Quem veio no evento de inauguração da nossa tão esperada loja teve o prazer de ouvir o som da DJ Tamy. Carioca de Parque Anchieta, o interesse pela música veio desde novinha e cheio de incentivos: do pai, que colecionava CDs e DVDs, da mãe que tinha o sonho que ela fosse musicista e dos amigos que já a consideravam DJ quando ela chegava nos encontros com as novidades do hip hop. “A música me move muito, a energia de troca… O som só sai maneiro quando eu vejo que tem uma galera querendo ouvir, dançar, curtir. Essa é a minha inspiração pra fazer um set bacana”, conta Tamy.

Os sets, aliás, não chegam já prontos nos eventos. “Eu estudo, ouço as músicas, paro e analiso músicas que eu acho que têm a ver com o local. Na hora de tocar, eu sinto o clima do evento pra fazer o set. O meu momento de inspiração pra criar set é ouvir música o tempo todo.” E foi assim que a DJ foi ganhando seu espaço no meio musical carioca. A habilidade de transitar entre o eixo Zona Norte e Zona Sul foi um diferencial. “Eu acredito que o Rio de Janeiro é um celeiro de talentos, musicalmente falando. Aqui a gente respira o samba, as músicas do subúrbio, o funk. E a cena de DJs é forte hoje, mais mulher tocando. Toco há 10 anos, mas de um tempo pra cá que a galera entende mais meu trabalho. Eu tô em espaços onde não era comum ter uma mina preta trampando.” Inclusive, ser mulher e preta, seja no meio profissional ou pessoal, nunca foi fácil. Principalmente em uma profissão onde a maioria é homem ou branco. “Racismo eu já sofri no meio também, mas eu não exponho muito isso. Ser mulher negra no mundo da música é ser a música, porque se você parar pra analisar o que a gente mais toca é música preta. Não é só o jazz, blues, rap, R&B que é musica preta. O house tá aí e é música preta!”

Sobre racismo, assunto da nossa série #sobreserpreto, Tamy aposta todas as fichas na educação. “Ninguém nasce racista, as pessoas se tornam racistas. Pra essa situação mudar, não adianta, é educação. A gente vê no nosso país nitidamente que classe social não difere a educação da pessoa.
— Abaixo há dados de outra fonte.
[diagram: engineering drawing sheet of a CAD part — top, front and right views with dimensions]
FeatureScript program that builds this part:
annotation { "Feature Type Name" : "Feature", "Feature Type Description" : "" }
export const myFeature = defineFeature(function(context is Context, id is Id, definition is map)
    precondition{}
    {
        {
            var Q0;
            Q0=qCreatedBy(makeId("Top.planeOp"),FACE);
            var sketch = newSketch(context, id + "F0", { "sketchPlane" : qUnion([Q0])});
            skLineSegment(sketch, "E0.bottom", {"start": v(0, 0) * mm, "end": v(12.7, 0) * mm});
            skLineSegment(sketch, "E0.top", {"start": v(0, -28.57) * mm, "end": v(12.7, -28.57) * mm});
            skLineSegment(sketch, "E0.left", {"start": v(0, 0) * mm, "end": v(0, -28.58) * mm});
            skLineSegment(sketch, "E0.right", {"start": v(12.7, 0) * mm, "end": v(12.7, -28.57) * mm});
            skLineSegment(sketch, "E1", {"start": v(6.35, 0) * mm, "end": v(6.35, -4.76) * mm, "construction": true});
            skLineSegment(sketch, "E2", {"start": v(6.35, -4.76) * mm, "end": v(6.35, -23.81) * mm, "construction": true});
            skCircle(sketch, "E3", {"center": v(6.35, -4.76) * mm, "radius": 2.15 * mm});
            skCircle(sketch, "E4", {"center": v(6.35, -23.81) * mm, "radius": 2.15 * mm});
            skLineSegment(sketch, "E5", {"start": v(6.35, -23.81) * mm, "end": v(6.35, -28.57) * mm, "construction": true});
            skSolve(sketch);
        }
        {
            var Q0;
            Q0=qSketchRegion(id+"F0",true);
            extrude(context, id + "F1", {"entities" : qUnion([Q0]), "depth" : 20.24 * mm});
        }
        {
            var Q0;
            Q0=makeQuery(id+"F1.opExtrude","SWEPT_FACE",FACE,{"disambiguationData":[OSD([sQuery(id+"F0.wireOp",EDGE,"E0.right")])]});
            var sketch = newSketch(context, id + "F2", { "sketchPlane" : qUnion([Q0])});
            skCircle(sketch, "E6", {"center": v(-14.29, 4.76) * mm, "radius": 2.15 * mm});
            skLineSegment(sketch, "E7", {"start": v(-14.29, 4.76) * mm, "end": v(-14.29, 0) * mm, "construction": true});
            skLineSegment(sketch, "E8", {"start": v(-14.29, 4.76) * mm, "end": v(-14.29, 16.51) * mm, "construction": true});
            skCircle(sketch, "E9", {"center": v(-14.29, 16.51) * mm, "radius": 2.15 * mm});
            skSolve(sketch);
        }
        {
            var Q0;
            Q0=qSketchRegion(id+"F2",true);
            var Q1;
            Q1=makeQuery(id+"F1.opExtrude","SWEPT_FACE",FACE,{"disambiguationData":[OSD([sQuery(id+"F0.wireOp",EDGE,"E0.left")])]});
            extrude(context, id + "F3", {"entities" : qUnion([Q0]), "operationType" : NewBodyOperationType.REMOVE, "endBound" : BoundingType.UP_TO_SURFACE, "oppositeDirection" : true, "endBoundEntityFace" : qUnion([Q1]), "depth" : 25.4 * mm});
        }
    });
Educação vem do lar, de quem são seus mentores, quem está acima de você. E eu acredito que, pra eliminar o racismo, a gente precisa educar melhor os nossos, entender, explicar que não existe diferença, que ninguém é melhor do que ninguém. Tem muita gente que fala que ele não existe, que é bobeira. Só quem sente na pele que sabe a dor, quem não sente não sabe.”